切り込むのは黄金の騎士。流れ星のような残像を発しながら、三つ又の槍と火花を散らす。早すぎる斬撃だが、よくぞ『マーマン』は反応したものだ。すぐに脳内会話で『Nマスター』は、他の仲間たちの指揮に入った。
「いく、ぞぉっ!」
マーマンが押される前に巨木が反応した。枝を束ねて腕に変え、騎士の頭上から振り下ろされる。輝く聖剣が弾き飛ばし『巨木の方が』ぐらりと揺らいだ。
普通に考えれば……巨体の『トレンド』の方が押し込めそうだが、そこはゲームによる能力補正だ。最下位と最上位のランク差は、多少の経験や練度だけで覆せるモノではない。太めの枝を一本切り落とされ、巨木のHPが二割ほど削られた。そのまま追撃――と騎士が刃を構えた所で『Nマスター』の指揮力が襲い掛かる。
斬撃で体制を崩した『トレンド』へ、追撃を狙おうとした刹那――木陰の裏から、鋭く槍が突き入れられた。あえて回避を捨てて受け止めるが、思った以上に持っていかれる。巨大な樹木から距離を放され、ふとHPを見ると――『耐久力が徐々に回復している』ではないか。
「自動回復……! くそっ、嫌な連携しやがって!」
「我もいるぞ!」
魚人の槍捌きに混じって、舞い散る木の葉の一部が黒い炎を宿して発火。

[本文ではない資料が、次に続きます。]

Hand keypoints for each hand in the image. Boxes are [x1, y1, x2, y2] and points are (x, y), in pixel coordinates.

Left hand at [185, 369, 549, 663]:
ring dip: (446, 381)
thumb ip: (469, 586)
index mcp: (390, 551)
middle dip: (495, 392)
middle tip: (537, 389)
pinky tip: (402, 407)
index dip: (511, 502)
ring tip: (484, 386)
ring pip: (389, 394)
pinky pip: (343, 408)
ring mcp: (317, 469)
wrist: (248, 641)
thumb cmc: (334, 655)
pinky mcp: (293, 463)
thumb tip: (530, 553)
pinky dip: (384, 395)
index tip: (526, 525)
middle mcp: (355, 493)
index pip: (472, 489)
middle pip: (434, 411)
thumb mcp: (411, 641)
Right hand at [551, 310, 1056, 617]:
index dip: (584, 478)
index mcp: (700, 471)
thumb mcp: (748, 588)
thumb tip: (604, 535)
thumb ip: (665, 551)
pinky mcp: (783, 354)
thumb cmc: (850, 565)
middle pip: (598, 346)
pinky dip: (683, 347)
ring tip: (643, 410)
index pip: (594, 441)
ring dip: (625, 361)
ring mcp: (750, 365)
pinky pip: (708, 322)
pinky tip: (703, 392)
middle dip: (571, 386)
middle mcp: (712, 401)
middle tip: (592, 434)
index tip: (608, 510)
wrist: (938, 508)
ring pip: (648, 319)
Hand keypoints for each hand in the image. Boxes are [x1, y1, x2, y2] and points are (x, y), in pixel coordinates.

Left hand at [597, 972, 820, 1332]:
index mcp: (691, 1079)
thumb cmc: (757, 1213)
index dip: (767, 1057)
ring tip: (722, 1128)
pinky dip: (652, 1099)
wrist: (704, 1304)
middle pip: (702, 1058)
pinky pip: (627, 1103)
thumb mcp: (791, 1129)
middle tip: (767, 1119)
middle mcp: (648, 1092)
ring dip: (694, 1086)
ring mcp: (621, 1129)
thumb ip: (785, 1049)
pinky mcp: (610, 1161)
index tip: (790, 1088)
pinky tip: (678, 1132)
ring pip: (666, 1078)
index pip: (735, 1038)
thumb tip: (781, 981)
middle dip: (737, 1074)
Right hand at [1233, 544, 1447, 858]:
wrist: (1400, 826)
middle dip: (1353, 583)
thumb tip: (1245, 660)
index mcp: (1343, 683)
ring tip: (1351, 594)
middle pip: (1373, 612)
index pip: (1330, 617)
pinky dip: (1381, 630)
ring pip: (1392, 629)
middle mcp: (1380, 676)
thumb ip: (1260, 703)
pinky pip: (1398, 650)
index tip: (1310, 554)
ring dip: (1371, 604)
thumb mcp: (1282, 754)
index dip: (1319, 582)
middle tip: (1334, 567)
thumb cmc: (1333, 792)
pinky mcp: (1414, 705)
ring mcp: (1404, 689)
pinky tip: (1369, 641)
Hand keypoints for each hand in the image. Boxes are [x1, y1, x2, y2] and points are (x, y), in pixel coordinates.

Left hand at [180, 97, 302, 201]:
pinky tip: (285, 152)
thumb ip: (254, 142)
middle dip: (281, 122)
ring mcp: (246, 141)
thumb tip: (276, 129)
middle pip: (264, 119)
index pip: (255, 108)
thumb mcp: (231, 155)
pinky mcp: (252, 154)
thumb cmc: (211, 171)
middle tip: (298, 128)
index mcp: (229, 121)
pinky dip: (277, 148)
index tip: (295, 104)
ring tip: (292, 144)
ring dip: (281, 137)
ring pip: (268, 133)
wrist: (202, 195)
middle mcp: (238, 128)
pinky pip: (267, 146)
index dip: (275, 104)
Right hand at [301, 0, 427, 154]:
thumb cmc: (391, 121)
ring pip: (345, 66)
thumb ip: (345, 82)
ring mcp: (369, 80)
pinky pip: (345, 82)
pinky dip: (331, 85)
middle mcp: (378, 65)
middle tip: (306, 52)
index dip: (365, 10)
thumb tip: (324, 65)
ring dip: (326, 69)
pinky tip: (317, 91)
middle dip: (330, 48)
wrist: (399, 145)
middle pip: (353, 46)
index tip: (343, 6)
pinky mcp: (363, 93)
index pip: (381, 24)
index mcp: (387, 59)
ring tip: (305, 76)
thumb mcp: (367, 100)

呪いの炎が、槍術の合間を縫って襲ってくる。威力は大したことないが、これも『能力を下げる』技だ。高い基礎能力を持つ相手であるほど、能力低下は高い影響力を持つ。加えて三体一――普通に考えれば、とっくにフルボッコに出来る状況だが、しかし。
「えぇい! 手数が多い!」
「単騎で凌いでおいてよく言う!」
数的有利は戦術の基本だが、騎士は単独で凌いでいる。むしろ確実に『反撃と殲滅』が可能なだけの能力を、最高レアリティは有している。いくら雑魚が束になろうと、雑兵は一人の英雄になぎ倒されるのがゲームの道理だ。
それを覆す者たち、それを覆す指揮官。最初はただの試合、演習だからと気を抜いていた騎士は――改めて、告げる。
「悪い。正直ナメてた。少し……上げていくぞ!」
演習だからと、相手は最弱の者たちだからと、心のどこかで気を抜いていたSSRは――慢心を捨て、演習の範囲内で攻勢に出る。
――相対した三名が限界ギリギリになるまでの時間は十分。オッサンも十分と判断し、二人の演習はそこで終了となった。